Work instructions: For the string "TRIANGLE", search the entries below and copy every line where it appears.

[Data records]

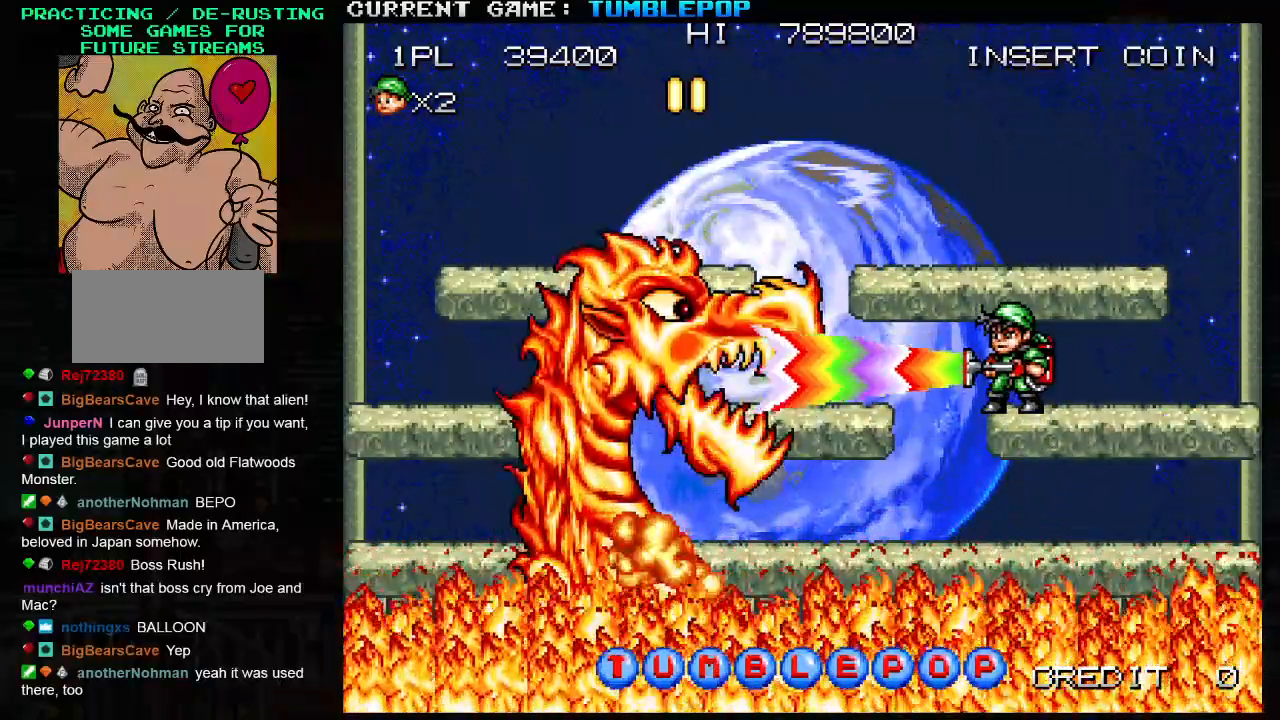
{"buttons": ["SQUARE"], "left_stick": "left", "events": [[467, "left_stick", "left"]]}
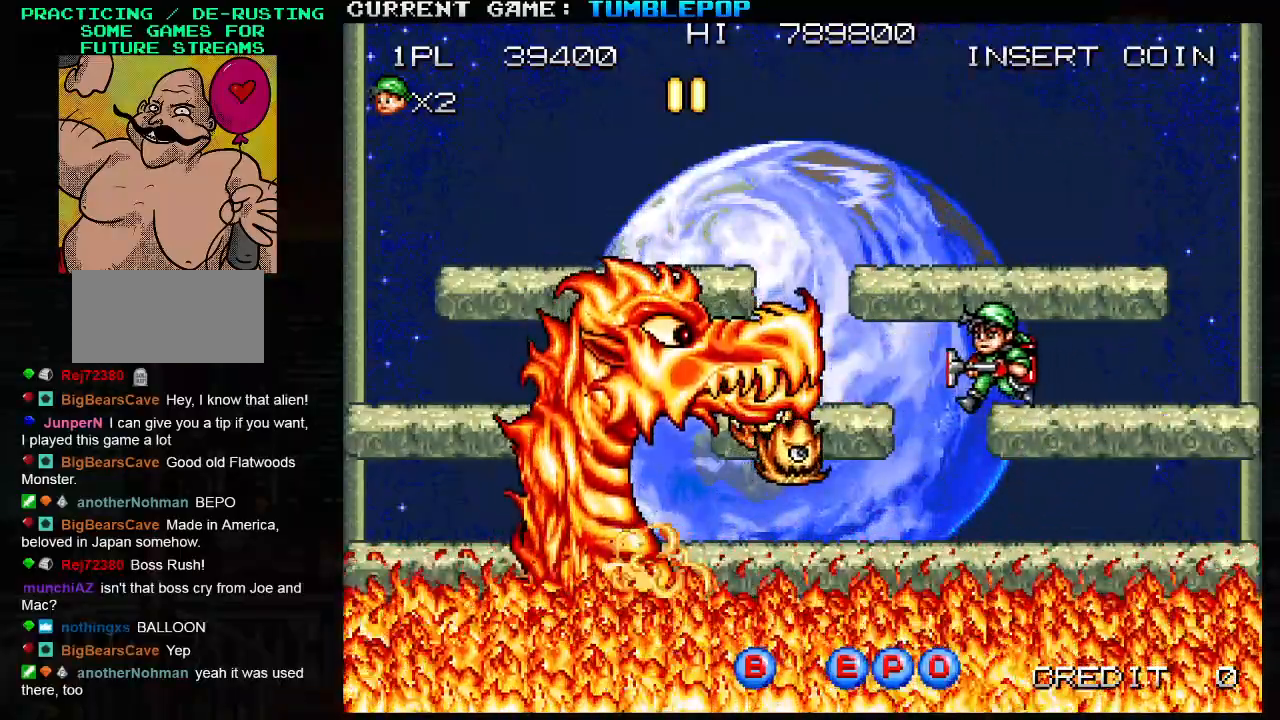
{"buttons": ["SQUARE"], "left_stick": "center", "events": [[267, "left_stick", "center"], [450, "SQUARE", "up"], [500, "SQUARE", "down"]]}
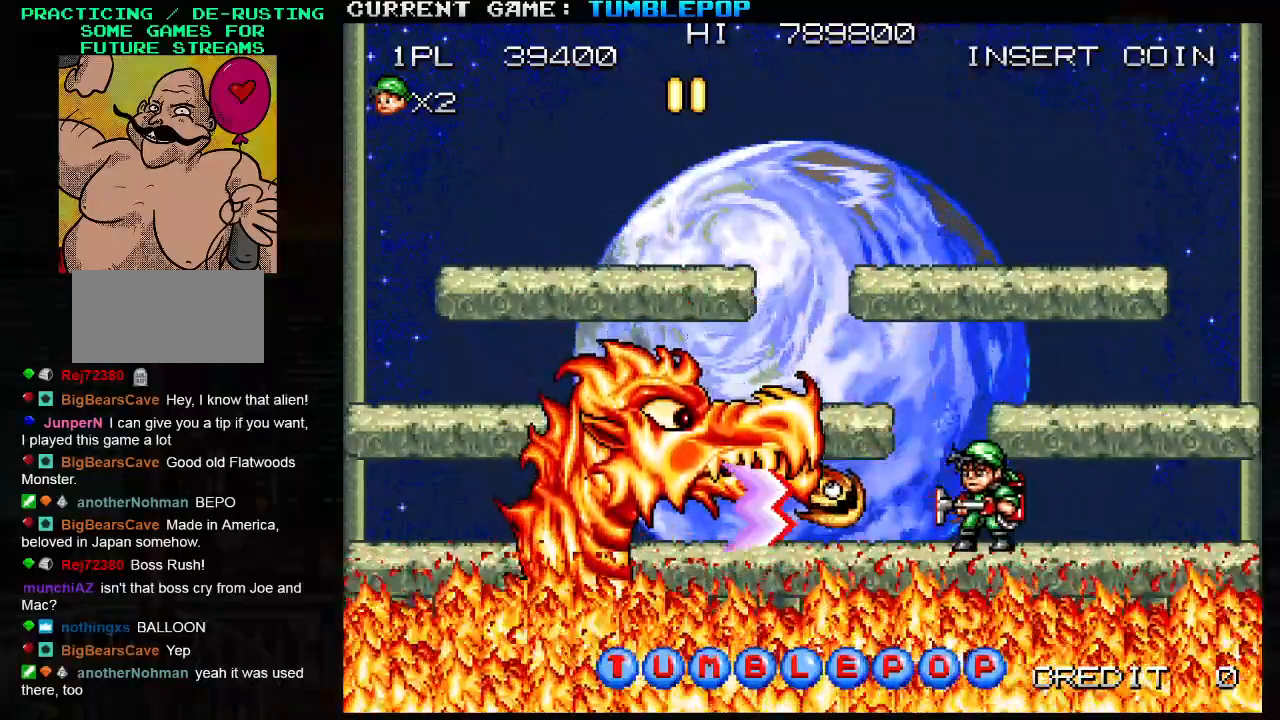
{"buttons": ["SQUARE"], "left_stick": "center", "events": [[33, "left_stick", "left"], [83, "SQUARE", "up"], [133, "SQUARE", "down"], [150, "left_stick", "center"], [233, "SQUARE", "up"], [283, "SQUARE", "down"], [383, "SQUARE", "up"], [433, "SQUARE", "down"]]}
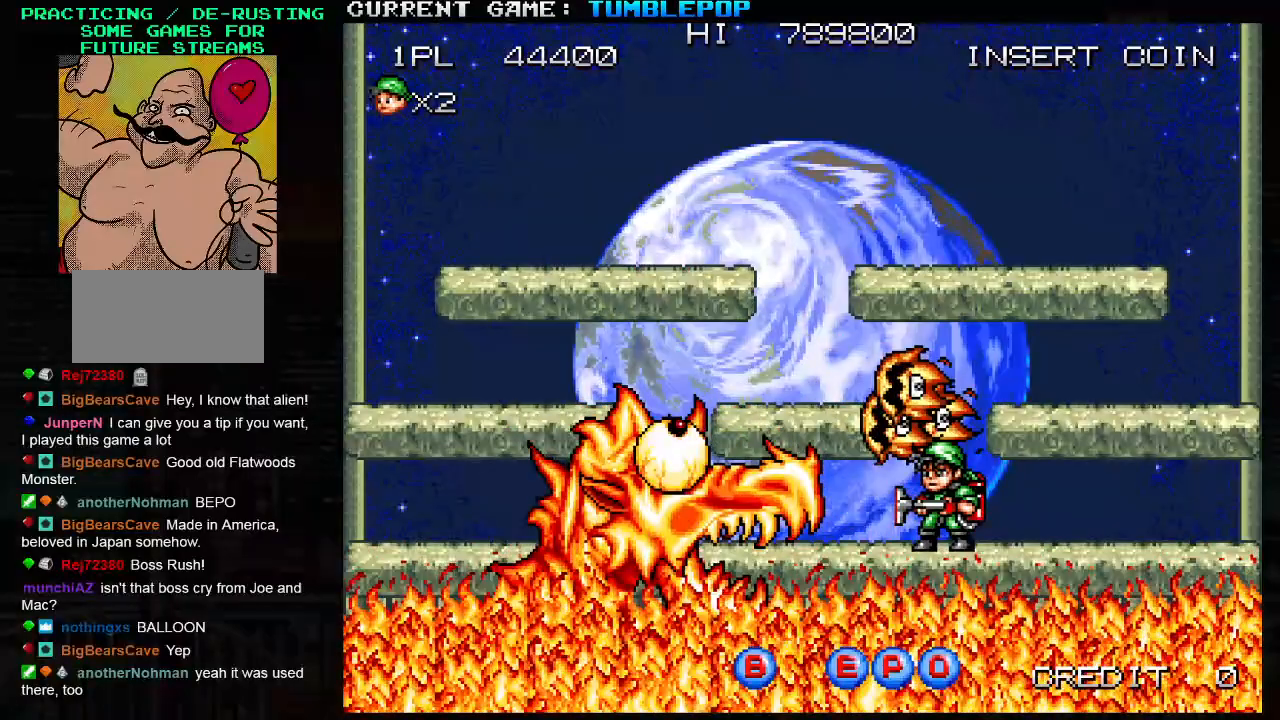
{"buttons": ["SQUARE", "TRIANGLE"], "left_stick": "left", "events": [[33, "SQUARE", "up"], [100, "SQUARE", "down"], [183, "SQUARE", "up"], [250, "SQUARE", "down"], [467, "TRIANGLE", "down"], [500, "left_stick", "left"]]}
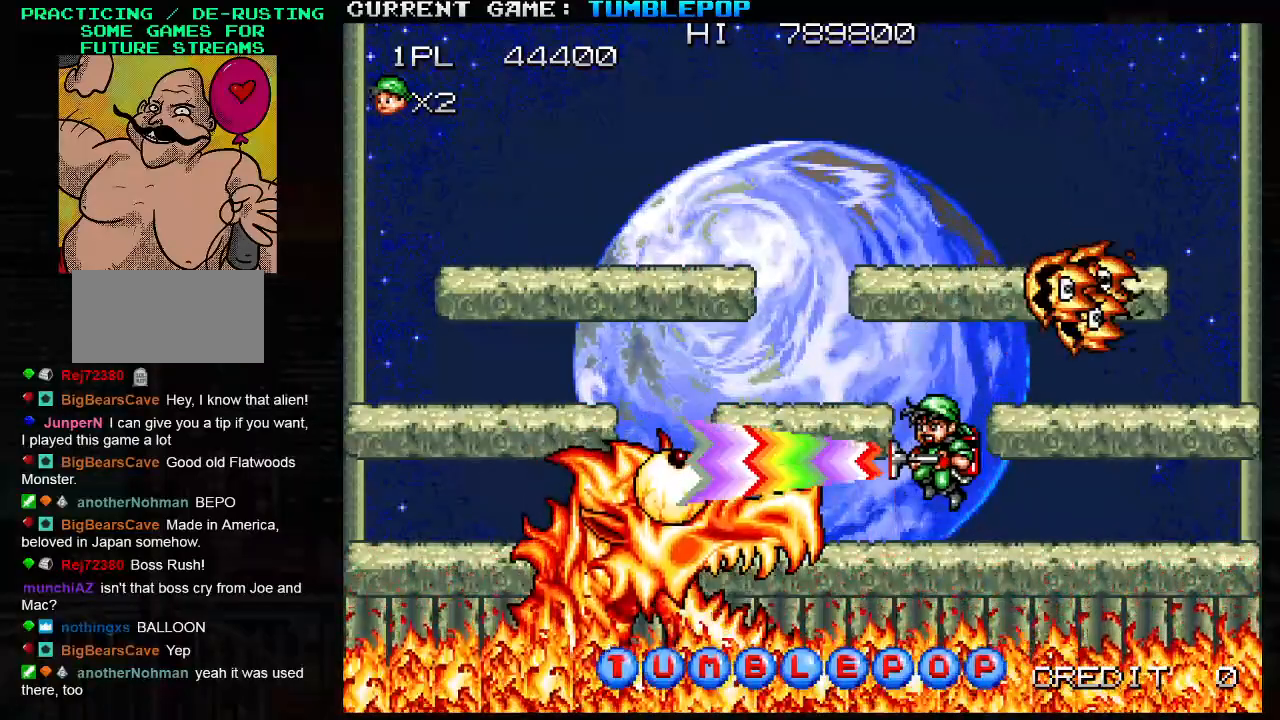
{"buttons": [], "left_stick": "left", "events": [[250, "TRIANGLE", "up"], [350, "SQUARE", "up"]]}
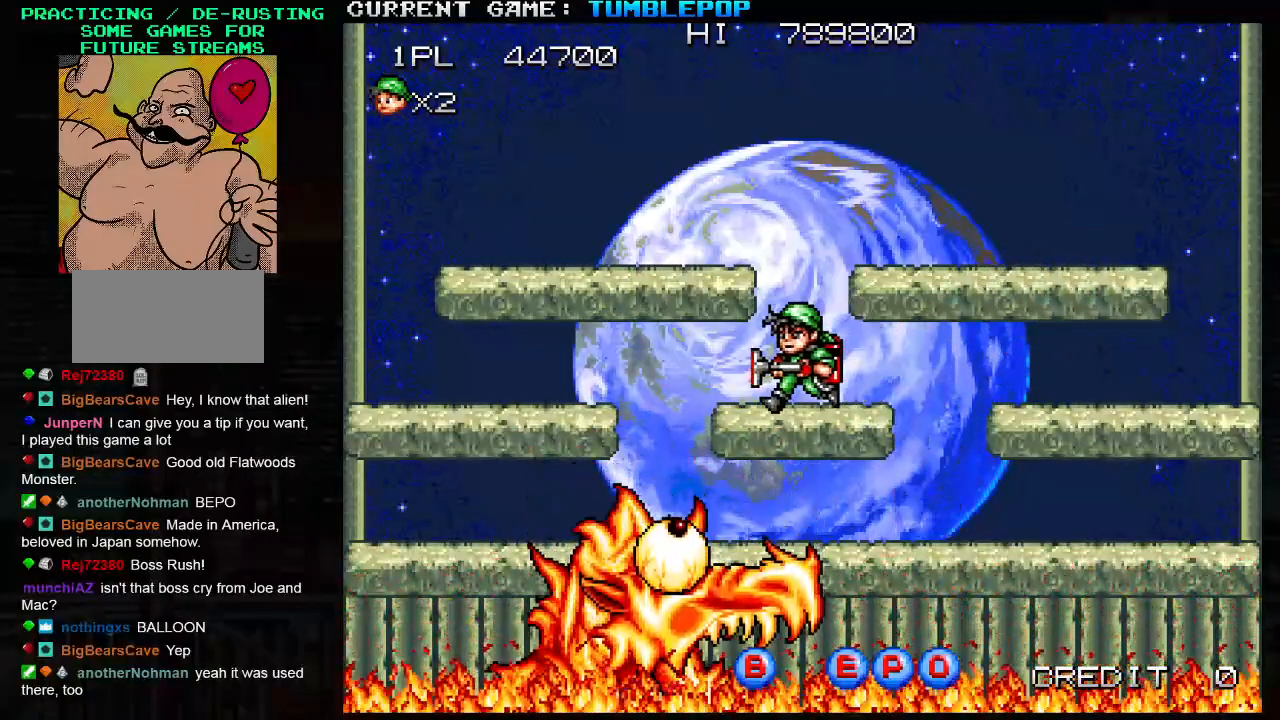
{"buttons": [], "left_stick": "left", "events": [[117, "TRIANGLE", "down"], [133, "SQUARE", "down"], [450, "TRIANGLE", "up"], [483, "SQUARE", "up"]]}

Reply:
{"buttons": ["SQUARE", "TRIANGLE"], "left_stick": "left", "events": [[33, "SQUARE", "up"], [100, "SQUARE", "down"], [183, "SQUARE", "up"], [250, "SQUARE", "down"], [467, "TRIANGLE", "down"], [500, "left_stick", "left"]]}
{"buttons": [], "left_stick": "left", "events": [[250, "TRIANGLE", "up"], [350, "SQUARE", "up"]]}
{"buttons": [], "left_stick": "left", "events": [[117, "TRIANGLE", "down"], [133, "SQUARE", "down"], [450, "TRIANGLE", "up"], [483, "SQUARE", "up"]]}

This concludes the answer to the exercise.